龔曙光:壹個人的知識結構不可能每天都在變化。我現在經常看書,但並不是每本書都能成為自己的知識框架。我的知識結構主要包括四個方面:壹是歷史,影響我的是《史記》和《萬歷十五年》;第二是邏輯。影響我的是黑格爾的小邏輯。第三,影響我的社會觀是布萊凱特19世紀的文學主流;第四,管理。影響我的是《希爾頓酒店管理基礎》和《韋爾奇自傳》。這個知識就是原命題。任何事件,妳看到的壹定是表象,妳肯定能推回去。越往後推,越接近本質。我問它的本質是什麽,它逐漸成為壹種思維習慣。

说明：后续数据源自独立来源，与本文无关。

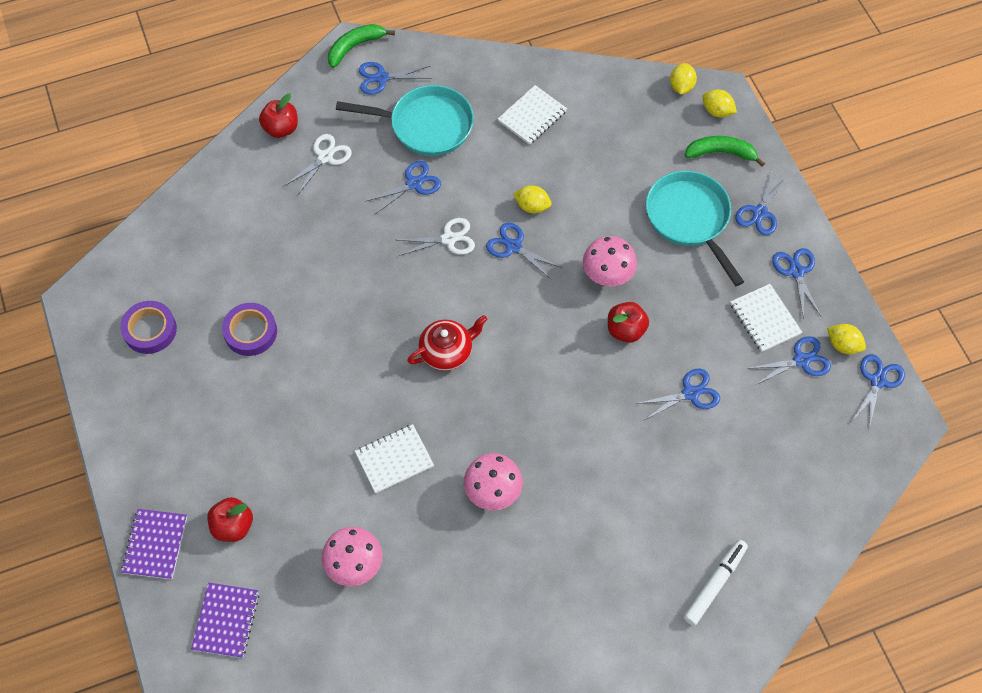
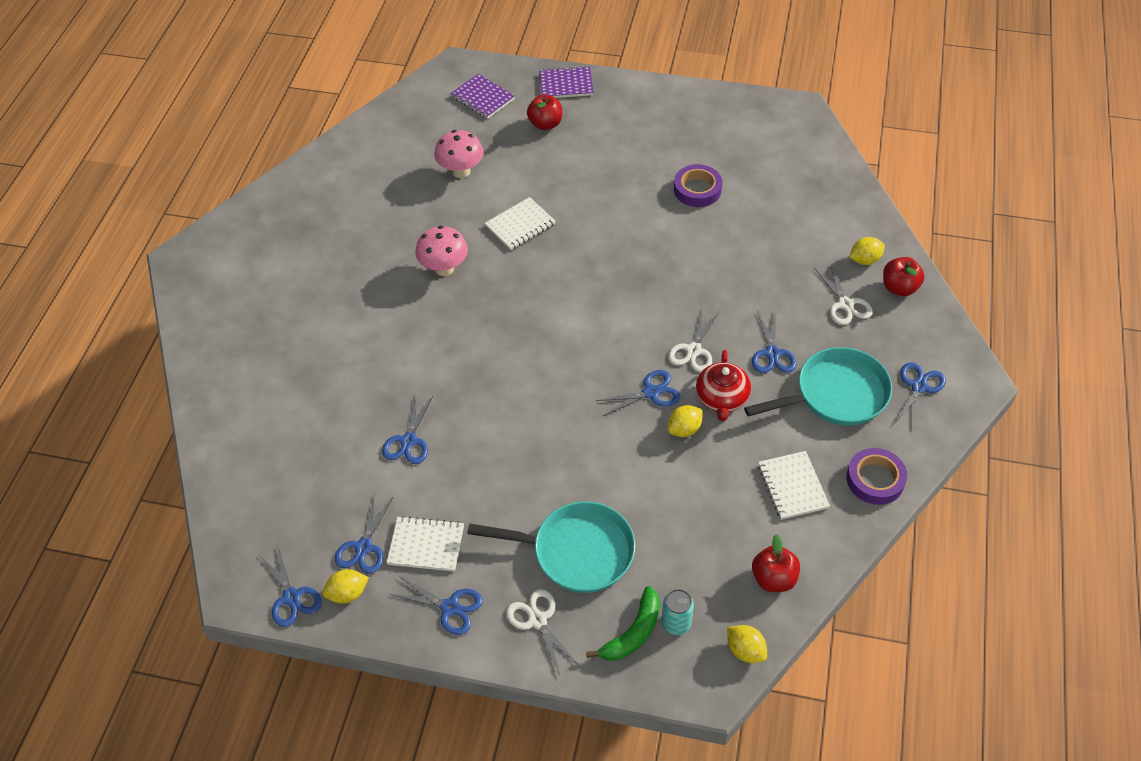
camera: 125 degrees right, 10 degrees down
(150, 330) = (742, 137): purple tape -> purple tape (875, 479)
(155, 544) = (566, 84): purple notebook -> purple notebook turned 45 degrees counterclockwise
(355, 47) = (973, 384): green banana -> none
(394, 459) = (520, 225): white notebook -> white notebook turned 45 degrees clockwise
(426, 125) = (836, 394): turquoise pan -> turquoise pan turned 150 degrees counterclockwise
(447, 351) = (584, 297): red teapot -> red teapot (722, 398)
(607, 276) = (568, 446): pink mushroom -> none
(625, 330) = (504, 429): red apple -> red apple (773, 578)
(694, 133) = (676, 623): none -> turquoise can
(714, 584) = (253, 362): white marker -> none
(717, 111) = (689, 665): yellow lemon -> yellow lemon (864, 260)
(760, 212) = (537, 620): blue scissors -> white scissors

記者:作為出版傳媒集團的老板,您曾經說過“資本為王”,也有人說內容為王,戰略為王。采訪完妳,好像創意才是王道。

龔曙光:所謂的“王”應該在資本為王的時候停止。王能所做的是金錢可以買到的,而金錢唯壹買不到的是想象力。拿破侖是壹個戰略家,就是這樣壹個擁有至高無上權力和無窮力量的人說了這句讓我無法忘記的話:想象力統治世界。